◆ **What you need to do**
Omit the pictures and transcribe every other part of the records exactly.

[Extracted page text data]
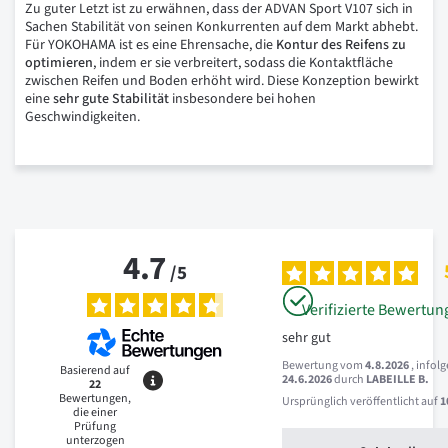
Zu guter Letzt ist zu erwähnen, dass der ADVAN Sport V107 sich in
Sachen Stabilität von seinen Konkurrenten auf dem Markt abhebt.
Für YOKOHAMA ist es eine Ehrensache, die
Kontur
des
Reifens
zu
optimieren
, indem er sie verbreitert, sodass die Kontaktfläche
zwischen Reifen und Boden erhöht wird. Diese Konzeption bewirkt
eine
sehr
gute
Stabilität
insbesondere bei hohen
Geschwindigkeiten.
4.7
/
5
Verifizierte Bewertun
sehr gut
Bewertung vom
4.8.2026
, infol
Basierend auf
24.6.2026
durch
LABEILLE B.
22
Bewertungen,
Ursprünglich veröffentlicht auf
1
die einer
Prüfung
unterzogen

◆ **The completed task**
Zu guter Letzt ist zu erwähnen, dass der ADVAN Sport V107 sich in
Sachen Stabilität von seinen Konkurrenten auf dem Markt abhebt.
Für YOKOHAMA ist es eine Ehrensache, die
Kontur
des
Reifens
zu
optimieren
, indem er sie verbreitert, sodass die Kontaktfläche
zwischen Reifen und Boden erhöht wird. Diese Konzeption bewirkt
eine
sehr
gute
Stabilität
insbesondere bei hohen
Geschwindigkeiten.
4.7
/
5
Verifizierte Bewertun
sehr gut
Bewertung vom
4.8.2026
, infol
Basierend auf
24.6.2026
durch
LABEILLE B.
22
Bewertungen,
Ursprünglich veröffentlicht auf
1
die einer
Prüfung
unterzogen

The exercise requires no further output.